** Begin DATA SUPPLIED **

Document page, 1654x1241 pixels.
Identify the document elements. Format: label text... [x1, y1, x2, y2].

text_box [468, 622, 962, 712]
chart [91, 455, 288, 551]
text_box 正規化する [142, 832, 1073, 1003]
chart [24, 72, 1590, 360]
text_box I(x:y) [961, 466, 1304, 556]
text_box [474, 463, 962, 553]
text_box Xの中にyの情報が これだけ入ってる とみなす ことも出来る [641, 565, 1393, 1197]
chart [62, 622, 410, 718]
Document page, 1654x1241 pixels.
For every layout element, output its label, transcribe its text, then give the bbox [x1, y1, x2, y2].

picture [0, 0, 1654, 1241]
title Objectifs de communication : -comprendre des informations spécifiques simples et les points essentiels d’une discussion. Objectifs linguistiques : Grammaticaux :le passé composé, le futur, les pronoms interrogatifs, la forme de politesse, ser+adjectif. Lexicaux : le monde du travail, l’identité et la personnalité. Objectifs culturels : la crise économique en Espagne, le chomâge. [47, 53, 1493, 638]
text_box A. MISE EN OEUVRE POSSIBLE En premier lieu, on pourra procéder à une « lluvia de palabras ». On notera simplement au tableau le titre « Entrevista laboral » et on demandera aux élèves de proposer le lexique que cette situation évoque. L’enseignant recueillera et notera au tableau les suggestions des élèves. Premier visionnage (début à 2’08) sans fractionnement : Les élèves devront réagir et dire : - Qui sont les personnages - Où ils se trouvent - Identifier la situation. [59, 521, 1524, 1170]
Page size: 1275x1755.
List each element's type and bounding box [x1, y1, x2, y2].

** End DATA SUPPLIED **

# PROBLEM DETAILS:
Rewrite the lines from the first one through the line containing "chart [62, 622, 410, 718]", substituting "Find" for "Identify" and leaving everything else as it is.

# TASK RESULT:
Document page, 1654x1241 pixels.
Find the document elements. Format: label text... [x1, y1, x2, y2].

text_box [468, 622, 962, 712]
chart [91, 455, 288, 551]
text_box 正規化する [142, 832, 1073, 1003]
chart [24, 72, 1590, 360]
text_box I(x:y) [961, 466, 1304, 556]
text_box [474, 463, 962, 553]
text_box Xの中にyの情報が これだけ入ってる とみなす ことも出来る [641, 565, 1393, 1197]
chart [62, 622, 410, 718]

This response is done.